Dropbox today updated its app for Android and iOS to finally properly support shared links. You can download the new version now directly from Google Play and Apple’s App Store.

The addition essentially means that tapping on a Dropbox shared link on your mobile device will open the file or folder right in your Dropbox app. As a result, you get previews for documents and photos, as well as a straightforward way to save the file or folder directly to your Dropbox account. Android users can choose to always directly open files within the Dropbox app, while iOS users simply select “Open in app” when they tap a shared link.


If the file or folder is already in your account, the Dropbox app will open it so you can move, rename, or favorite it for offline access. Furthermore, because Dropbox supports Microsoft Office not just on the desktop but on mobile too, if the shared link is to a Microsoft Office file, you can edit it right from the Office apps (Word, Excel, or PowerPoint) on your Android or iOS device.

This may seem like a very straightforward feature, but Dropbox does have to ensure it works properly across various devices (this update doesn’t change the Dropbox app’s requirements: Android 4.0.3+ or iOS 7+). “Given that in-app shared links span not only iOS and Android, but also the mobile web and our platform, we spent a few months building and fine-tuning the feature,” Henrik Berggren, product manager at Dropbox, told VentureBeat. “There were also a number of new and interesting technical challenges we needed to solve. Being able to view content shared with you directly within the Dropbox mobile app is an entirely new paradigm in our apps that required us to re-engineer large parts of our codebase.”


Until now, opening a shared link would send you to the Dropbox sign-in page on your mobile browser. The change means that you can now finally “use all the same Dropbox features for shared content as you do with your own content,” Berggren said.

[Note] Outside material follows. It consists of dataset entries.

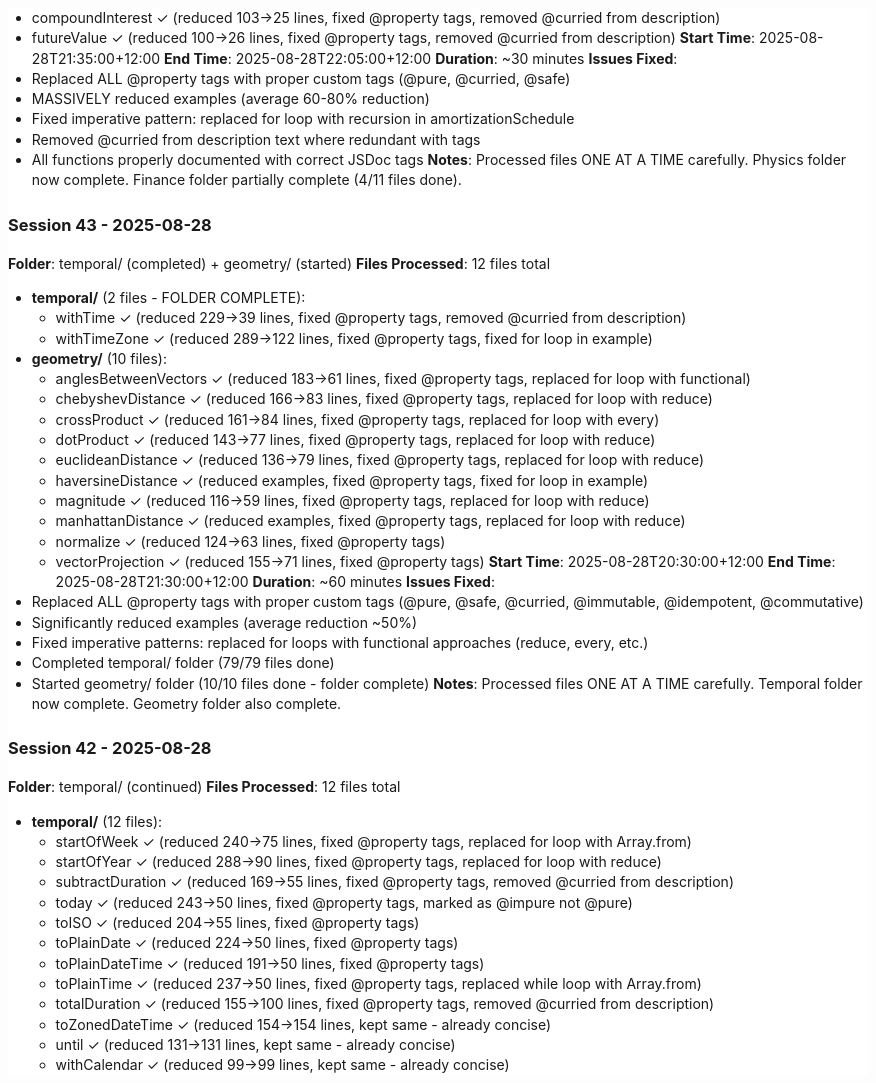   - compoundInterest ✓ (reduced 103→25 lines, fixed @property tags, removed @curried from description)
  - futureValue ✓ (reduced 100→26 lines, fixed @property tags, removed @curried from description)
**Start Time**: 2025-08-28T21:35:00+12:00
**End Time**: 2025-08-28T22:05:00+12:00
**Duration**: ~30 minutes
**Issues Fixed**:
- Replaced ALL @property tags with proper custom tags (@pure, @curried, @safe)
- MASSIVELY reduced examples (average 60-80% reduction)
- Fixed imperative pattern: replaced for loop with recursion in amortizationSchedule
- Removed @curried from description text where redundant with tags
- All functions properly documented with correct JSDoc tags
**Notes**: Processed files ONE AT A TIME carefully. Physics folder now complete. Finance folder partially complete (4/11 files done).

### Session 43 - 2025-08-28
**Folder**: temporal/ (completed) + geometry/ (started)
**Files Processed**: 12 files total
- **temporal/** (2 files - FOLDER COMPLETE):
  - withTime ✓ (reduced 229→39 lines, fixed @property tags, removed @curried from description)
  - withTimeZone ✓ (reduced 289→122 lines, fixed @property tags, fixed for loop in example)
- **geometry/** (10 files):
  - anglesBetweenVectors ✓ (reduced 183→61 lines, fixed @property tags, replaced for loop with functional)
  - chebyshevDistance ✓ (reduced 166→83 lines, fixed @property tags, replaced for loop with reduce)
  - crossProduct ✓ (reduced 161→84 lines, fixed @property tags, replaced for loop with every)
  - dotProduct ✓ (reduced 143→77 lines, fixed @property tags, replaced for loop with reduce)
  - euclideanDistance ✓ (reduced 136→79 lines, fixed @property tags, replaced for loop with reduce)
  - haversineDistance ✓ (reduced examples, fixed @property tags, fixed for loop in example)
  - magnitude ✓ (reduced 116→59 lines, fixed @property tags, replaced for loop with reduce)
  - manhattanDistance ✓ (reduced examples, fixed @property tags, replaced for loop with reduce)
  - normalize ✓ (reduced 124→63 lines, fixed @property tags)
  - vectorProjection ✓ (reduced 155→71 lines, fixed @property tags)
**Start Time**: 2025-08-28T20:30:00+12:00
**End Time**: 2025-08-28T21:30:00+12:00
**Duration**: ~60 minutes
**Issues Fixed**:
- Replaced ALL @property tags with proper custom tags (@pure, @safe, @curried, @immutable, @idempotent, @commutative)
- Significantly reduced examples (average reduction ~50%)
- Fixed imperative patterns: replaced for loops with functional approaches (reduce, every, etc.)
- Completed temporal/ folder (79/79 files done)
- Started geometry/ folder (10/10 files done - folder complete)
**Notes**: Processed files ONE AT A TIME carefully. Temporal folder now complete. Geometry folder also complete.

### Session 42 - 2025-08-28
**Folder**: temporal/ (continued)
**Files Processed**: 12 files total
- **temporal/** (12 files):
  - startOfWeek ✓ (reduced 240→75 lines, fixed @property tags, replaced for loop with Array.from)
  - startOfYear ✓ (reduced 288→90 lines, fixed @property tags, replaced for loop with reduce)
  - subtractDuration ✓ (reduced 169→55 lines, fixed @property tags, removed @curried from description)
  - today ✓ (reduced 243→50 lines, fixed @property tags, marked as @impure not @pure)
  - toISO ✓ (reduced 204→55 lines, fixed @property tags)
  - toPlainDate ✓ (reduced 224→50 lines, fixed @property tags)
  - toPlainDateTime ✓ (reduced 191→50 lines, fixed @property tags)
  - toPlainTime ✓ (reduced 237→50 lines, fixed @property tags, replaced while loop with Array.from)
  - totalDuration ✓ (reduced 155→100 lines, fixed @property tags, removed @curried from description)
  - toZonedDateTime ✓ (reduced 154→154 lines, kept same - already concise)
  - until ✓ (reduced 131→131 lines, kept same - already concise)
  - withCalendar ✓ (reduced 99→99 lines, kept same - already concise)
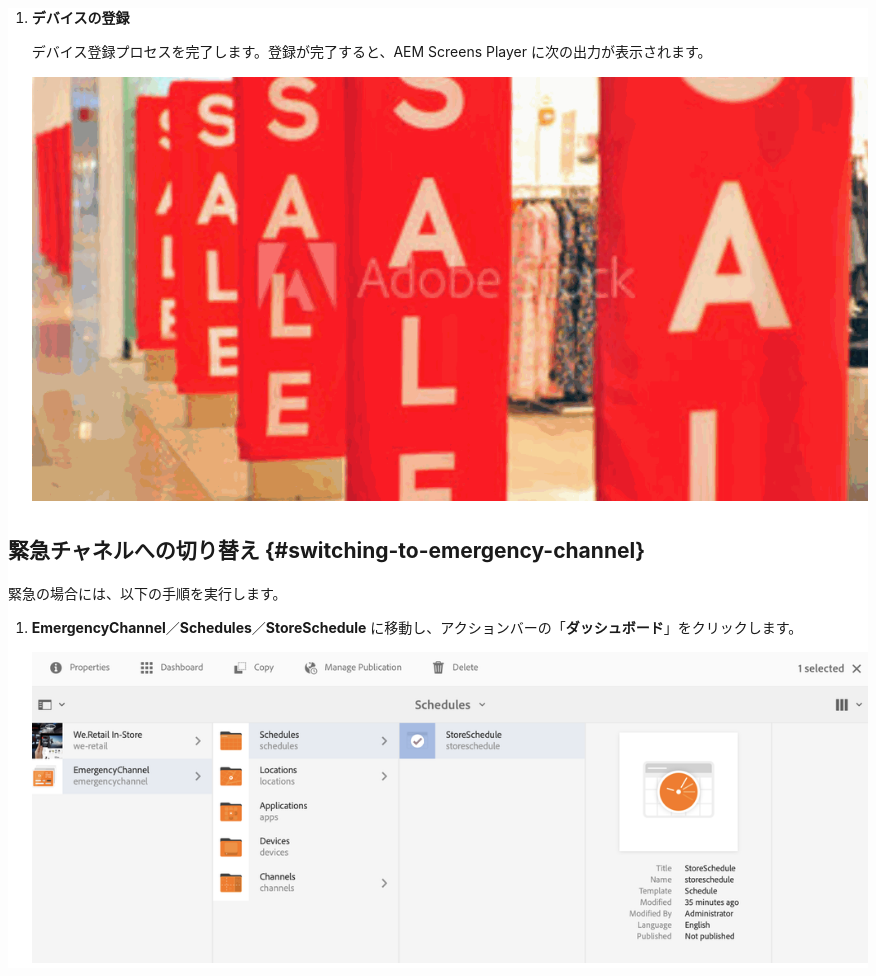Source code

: 1. **デバイスの登録**

   デバイス登録プロセスを完了します。登録が完了すると、AEM Screens Player に次の出力が表示されます。

   ![new30](assets/new30.gif)

## 緊急チャネルへの切り替え {#switching-to-emergency-channel}

緊急の場合には、以下の手順を実行します。

1. **EmergencyChannel**／**Schedules**／**StoreSchedule** に移動し、アクションバーの「**ダッシュボード**」をクリックします。

   ![screen_shot_2019-02-25at101112pm](assets/screen_shot_2019-02-25at101112pm.png)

In other words, Dropbox is closing the gap on mobile. Mobile productivity is a big priority for the company, and though Berggren thinks it is “still early” days, the company wants to reduce the number of clicks (or taps) to get work done, while also supporting more and more platforms.

Earlier this month, Dropbox added an Open button to its desktop client. In short, the button lets you launch desktop applications right from the web — if you’re previewing a file in your browser that already lives in the Dropbox folder on your computer, you can just open it immediately in its native application.

Today’s release is only for Android and iOS. As for Windows Phone, Dropbox told VentureBeat it has a different launch plan and roadmap for the platform. This shouldn’t be surprising; with Windows 10 around the corner, and Dropbox increasingly working closer with Microsoft, we expect a universal app that works on PCs as well as mobile devices is in the works.